Central to its success is a pioneering model of care centred around psychologically informed environments.
Leah said they had moved into the model of care focused on a holistic approach for the young person, encapsulating safety plus a welcoming and bright environment that made people feel at home. It works on a trauma-informed practice lens, relationships and social spheres, and how you develop, deliver and evaluate a service.
“It helps us to look at the environment as a whole … staff, young people, social systems, the micro-macro levels, all of those different things,” she said. “It is about how we view the whole system as itself with therapeutic approaches that sit within it.”
Also key to the new youth supported accommodation is State Government funding that provides accommodation for up to eight weeks with the possibility of an extension if a young person needs to stay longer.
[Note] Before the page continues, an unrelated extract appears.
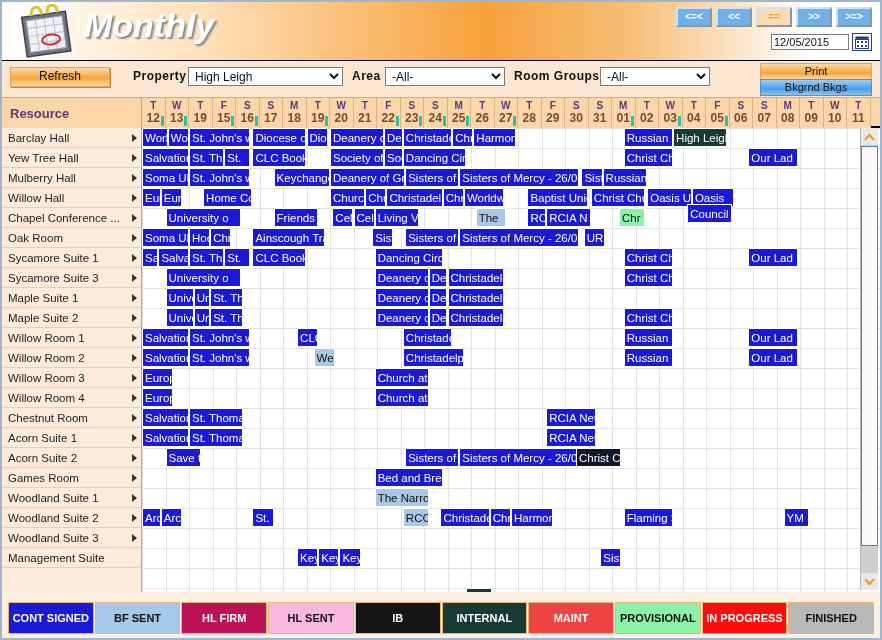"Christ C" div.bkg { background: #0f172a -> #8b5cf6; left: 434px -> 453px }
The Youth Accommodation Service program has also announced an exciting new family reconciliation pilot program they are running alongside the new accommodation, with one of the beds dedicated to family reconciliation. It is for young people experiencing interpersonal conflicts within the home, with a case manager working alongside the young person and family. If it is safe for the young person to go home, support systems are wrapped around for the family and the young person.
“It’s a super important part of the new model,” Leah said. “Just purely because what we have seen in the past is that if young people are experiencing that interpersonal conflict, it might be between siblings, it might be between mum and dad or the caregiver, or aunt or uncle or whatever the family situation looks like, they come into the homelessness sector.
“So, part of it is really about making sure they are not perpetrating the cycle of homelessness and that we’re getting them when we need to. Early intervention. It’s exciting.”
Northeast Youth Services has held crisis accommodation in the northeast, particularly Shepparton, for 25-plus years.
When asked the reasons that lay behind why a young person may be placed into a homelessness service, Leah said the answer was complex.
“Adolescent family violence in the home is a big conversation at the moment and what it looks like,” she said.
“But it isn’t the be-all and end-all as to why young people are entering the homelessness sector. It is really hard to quantify and to put into words all the different myriad of things that young people are experiencing that might place them into the homelessness service.
“You are seeing lots of different young people entering the system. Every young person is so different, and they all have their individual circumstances, stories and journeys, that you just can’t quantify what that actually looks like for that young person, and if you did, you’d be doing their story an injustice.
“Yes, there is family violence. Yes, it is perpetrated by parents to young people, or by young people to parents. But there is significant intergenerational trauma, mental health concerns and social concerns. And we are even seeing an influx of young people where they have interpersonal skills, they have a job. They have family relationships that they can lean on. They have those natural resources. But they are still now entering the homelessness system like we haven’t seen before because they are just priced out of the market, there is no social housing.
“I think it’s getting harder and harder to quantify what is the picture of the young person that is entering the homeless system. Just purely because it’s so stretched and varied about what that young person might look like.”
Moving forward, The Salvation Army is planning to expand its accommodation services sometime in the future to include transitional housing as the new 13-bed facility is classified as crisis housing.
Leah said having transitional housing proposals on the table was good news.
“They really need transitional housing, and there is no transitional housing. And so, we are really fortunate enough to be able to work in an organisation that supports us to be innovative and think outside the box.”